By Cindy Mensen, Acting Allamakee County Executive Director (563) 568-02148

Sept 1: Premiums are due for 2016 MPP buy-up coverage
Sept 30: Deadline to complete CCC-782 for 2017 MPP-Dairy coverage

MPP-Dairy payments made for May/June period
Area dairy producers who chose MPP-Dairy coverage at the $6.00 or higher level recently received an MPP payment.  The National Agricultural Statistics Service (NASS) reported the All Milk price for May was $14.50 and for June was $14.80.  Those prices are averaged and then the feed costs for alfalfa hay, corn and soybean meal are compiled into a “Final Feed Cost” which was reported as $8.72797 for May and $9.04648 for June.  These price statistics resulted in a milk margin of $5.76277 for the two month period. 

MPP-Dairy signup
Dairy producers who made the decision for “buy-up” insurance coverage for the Margin Protection Program-Dairy (MPP) in 2016 are reminded that premiums for the 2016 coverage year are due by September 1st.  

Also, all participants in the MPP-Dairy are encouraged to stop in at FSA and make their 2017 MPP coverage decision.  MPP-Dairy replaced the MILC program and is effect through December 31, 2018.  The Margin Protection Program offers dairy producers: (1) catastrophic coverage, at no cost to the producer, other than an annual $100 administrative fee; and (2) various levels of buy-up coverage.   Farmers choose the level of coverage that meets their operation needs.  Catastrophic coverage provides payments to participating producers when the national dairy production margin is less than $4.00 per hundredweight (cwt).  Producers may purchase buy-up coverage that provides payments when margins are between $4.00 and $8.00 per cwt.  To participate in buy-up coverage, a producer must pay a premium that varies with the level of protection the producer elects.  The national dairy production margin is the difference between the all-milk price and average feed costs. 

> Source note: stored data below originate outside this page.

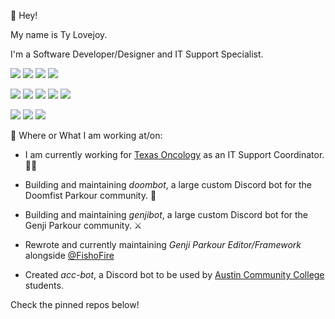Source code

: 👋 Hey! 

My name is Ty Lovejoy.

I'm a Software Developer/Designer
and IT Support Specialist.


![](https://img.shields.io/badge/Code-Python-informational?style=flat&logo=python&logoColor=white&color=b223f2)
![](https://img.shields.io/badge/Code-C%2B%2B-informational?style=flat&logo=cpp&logoColor=white&color=b223f2)
![](https://img.shields.io/badge/Code-C%23-informational?style=flat&logo=csharp&logoColor=white&color=b223f2)
![](https://img.shields.io/badge/Code-Java-informational?style=flat&logo=java&logoColor=white&color=b223f2)

![](https://img.shields.io/badge/IDE-PyCharm-informational?style=flat&logo=pycharm&logoColor=white&color=b223f2)
![](https://img.shields.io/badge/Editor-VSCode-informational?style=flat&logo=vscode&logoColor=white&color=b223f2)
![](https://img.shields.io/badge/Tools-MongoDB-informational?style=flat&logo=mongodb&logoColor=white&color=b223f2)
![](https://img.shields.io/badge/Tools-PostgreSQL-informational?style=flat&logo=postgresql&logoColor=white&color=b223f2)
![](https://img.shields.io/badge/Cloud-Digital_Ocean-informational?style=flat&logo=digitalocean&logoColor=white&color=b223f2)

![](https://img.shields.io/badge/OS-Windows-informational?style=flat&logo=windows&logoColor=white&color=b223f2)
![](https://img.shields.io/badge/OS-macOS-informational?style=flat&logo=macos&logoColor=white&color=b223f2)
![](https://img.shields.io/badge/OS-Linux-informational?style=flat&logo=linux&logoColor=white&color=b223f2)


💼 Where or What I am working at/on:
- I am currently working for [Texas Oncology](https://www.texasoncology.com) as an IT Support Coordinator. 🐱‍💻

- Building and maintaining *doombot*, a large custom Discord bot for the Doomfist Parkour community. 🐍
<!-- <img align="center" src="https://github-readme-stats.vercel.app/api/pin/?username=tylovejoy&repo=doom3&theme=dark" /> -->
- Building and maintaining *genjibot*, a large custom Discord bot for the Genji Parkour community. ⚔️
<!-- <img align="center" src="https://github-readme-stats.vercel.app/api/pin/?username=tylovejoy&repo=genjibot&theme=dark" /> -->
- Rewrote and currently maintaining *Genji Parkour Editor/Framework* alongside [@FishoFire](https://github.com/FishoFire)
<!-- <img align="center" src="https://github-readme-stats.vercel.app/api/pin/?username=nebulaOW&repo=genji-framework&theme=dark" /> -->
- Created *acc-bot*, a Discord bot to be used by [Austin Community College](https://www.austincc.edu) students.
<!-- <img align="center" src="https://github-readme-stats.vercel.app/api/pin/?username=tylovejoy&repo=acc-bot&theme=dark" /> -->
Check the pinned repos below!
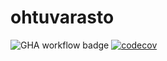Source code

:# ohtuvarasto

![GHA workflow badge](https://github.com/samulisoderlund/ohtuvarasto/workflows/CI/badge.svg) [![codecov](https://codecov.io/gh/samulisoderlund/ohtuvarasto/graph/badge.svg?token=C5X62OGJ95)](https://codecov.io/gh/samulisoderlund/ohtuvarasto)
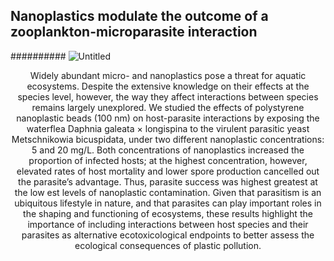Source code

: ## Nanoplastics modulate the outcome of a zooplankton-microparasite interaction
########## ![Untitled](https://user-images.githubusercontent.com/90909747/196921603-710d426f-7f0e-456c-9918-838718c1df76.png)

<center>Widely abundant micro- and nanoplastics pose a threat for aquatic ecosystems. Despite the extensive knowledge on their effects at the species level, however, the way they affect interactions between species remains largely unexplored. We studied the effects of polystyrene nanoplastic beads (100 nm) on host-parasite interactions by exposing the waterflea Daphnia galeata × longispina to the virulent parasitic yeast Metschnikowia bicuspidata, under two different nanoplastic concentrations: 5 and 20 mg/L. Both concentrations of nanoplastics increased the proportion of infected hosts; at the highest concentration, however, elevated rates of host mortality and lower spore production cancelled out the parasite’s advantage. Thus, parasite success was highest greatest at the low est levels of nanoplastic contamination. Given that parasitism is an ubiquitous lifestyle in nature, and that parasites can play important roles in the shaping and functioning of ecosystems, these results highlight the importance of including interactions between host species and their parasites as alternative ecotoxicological endpoints to better assess the ecological consequences of plastic pollution. <center/>
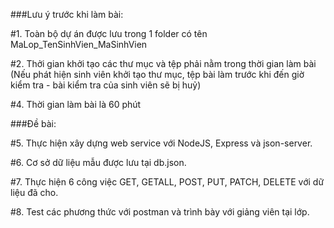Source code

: ###Lưu ý trước khi làm bài:

#1. Toàn bộ dự án được lưu trong 1 folder có tên MaLop_TenSinhVien_MaSinhVien

#2. Thởi gian khởi tạo các thư mục và tệp phải nằm trong thời gian làm bài (Nếu phát hiện sinh viên khởi tạo thư mục, tệp bài làm trước khi đến giờ kiểm tra - bài kiểm tra của sinh viên sẽ bị huỷ)

#4. Thời gian làm bài là 60 phút

###Đề bài:

#5. Thực hiện xây dựng web service với NodeJS, Express và json-server.

#6. Cơ sở dữ liệu mẫu được lưu tại db.json.

#7. Thực hiện 6 công việc GET, GETALL, POST, PUT, PATCH, DELETE với dữ liệu đã cho.

#8. Test các phương thức với postman và trình bày với giảng viên tại lớp.
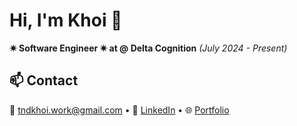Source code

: # Hi, I'm Khoi 👋

**✷ Software Engineer ✷ at @ Delta Cognition** *(July 2024 - Present)*  

## 📫 Contact

📧 [tndkhoi.work@gmail.com](mailto:tndkhoi.work@gmail.com) • 💼 [LinkedIn](https://linkedin.com/in/koitran14) • 🌐 [Portfolio](https://koitran14.vercel.app)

An administrative fee of $100 will be collected at the time of 2017 sign-up and the buy-up premiums are due later in 2017.

Marketing Loans
What will you do with your bountiful harvest this fall?  If you are not ready to sell your crop at harvest, or you want to keep your grain to later feed it, you may want to consider the marketing loan program at the Farm Service Agency.  Marketing loans allow the storage of grain to be at your farm or at an approved warehouse.  The grain remains in your ownership and you can use it as collateral for a corn or soybean loan.  Loans are for nine months and interest rates are very low.   2016 loan rates for Allamakee County are Corn: $1.87 and Soybeans $4.99. 

Marketing loans (MAL) and Loan Deficiency Payments (LDP) are marketing tools available to producers beginning upon harvest or shearing. The MAL provides interim financing at harvest time to help agricultural producers meet cash flow needs without having to sell their commodities when market prices are typically at harvest-time lows, allowing the producer to delay the sale of the commodity until more favorable market conditions emerge. Allowing producers to store production at harvest (or at shearing in the case of wool and mohair) also provides for a more orderly marketing of commodities throughout the year. MALs for commodities are considered “nonrecourse” because the loan can be redeemed by repayment, or by delivering the agricultural commodity that was pledged as collateral to the Commodity Credit Corporation (CCC) as full payment for the loan upon maturity.

Loan deficiency payments – LDPs- are available when the posted county price is lower than the loan rate.  When the market price is that low, farmers may lock in an LDP rate for grain they have already harvested and still own (retain beneficial interest).  If the prices drop further and LDPs become a reality for corn and soybeans, please remember to stop at the FSA office and sign form CCC-633 prior to selling any grain.  Currently, Hard Red Winter Wheat prices are at a level to receive an LDP.